La delicada situación que atraviesa la histórica empresa láctea Verónica S.A. sumó en las últimas horas un nuevo y complejo capítulo. La Justicia laboral ordenó trabar un embargo preventivo sobre diversas marcas registradas de la firma ante el Instituto Nacional de la Propiedad Industrial (INPI).
La resolución judicial tiene como objetivo principal garantizar una eventual ejecución económica por una suma de $371.693.477,96. A este monto inicial se le agregan otros 74 millones de pesos que fueron presupuestados para hacer frente a los intereses y las costas del proceso, elevando la cifra total comprometida a más de 445 millones de pesos.

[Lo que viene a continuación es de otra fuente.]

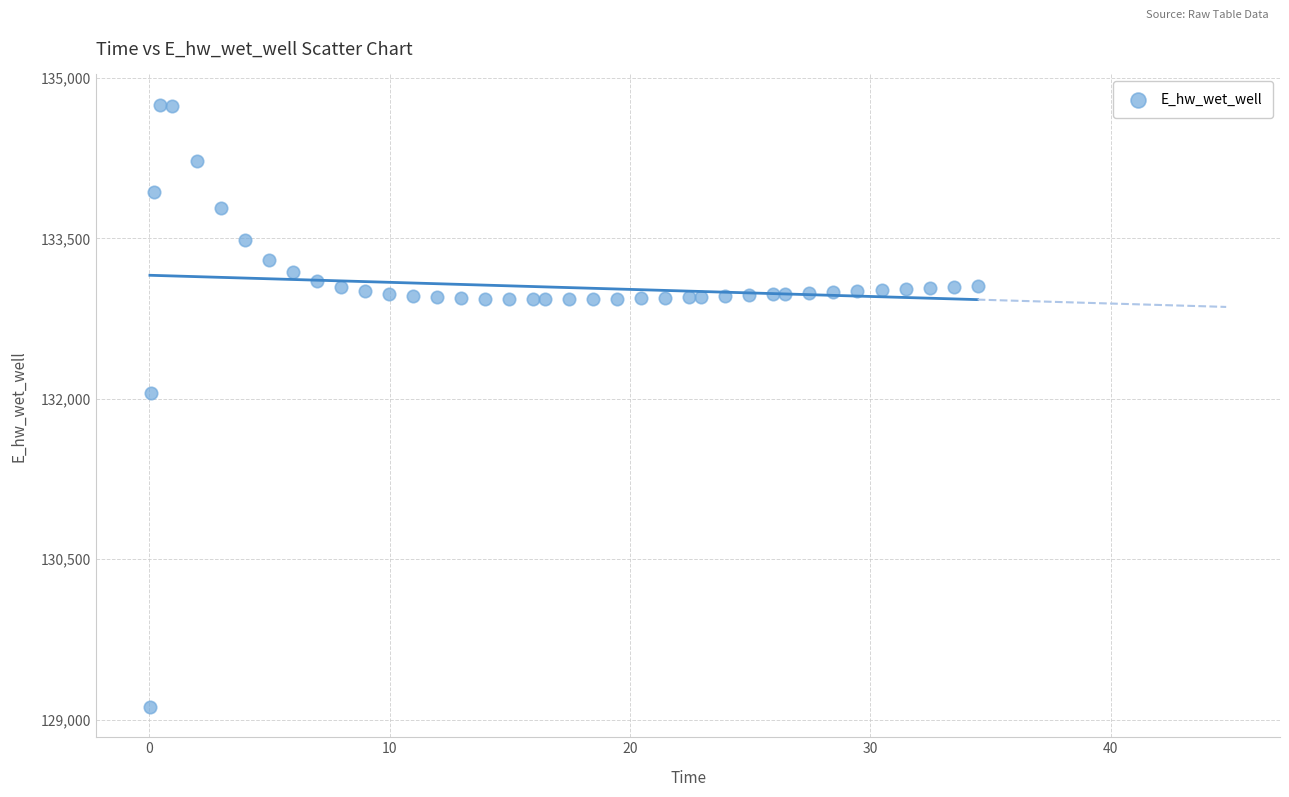

What is the range of Y values (max minus min)?

5634.9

Desde el ámbito judicial explicaron que este embargo preventivo funciona estrictamente como una medida cautelar. Su propósito es resguardar los activos de la empresa para asegurar los fondos ante una eventual sentencia favorable para la parte demandante, sin que esto implique todavía una resolución definitiva sobre el fondo de la controversia.
El contexto de la medida
Esta drástica decisión se produce en el marco de un escenario de creciente conflictividad entre la tradicional firma láctea y el sector trabajador.
Si bien el documento judicial no detalla de manera explícita el origen puntual del reclamo económico, la intervención de la Asociación de Trabajadores de la Industria Lechera de la República Argentina (ATILRA) y la radicación de la causa en la órbita de la Justicia laboral confirman que la medida está íntimamente vinculada a la crisis y el conflicto gremial que mantiene paralizada a la empresa.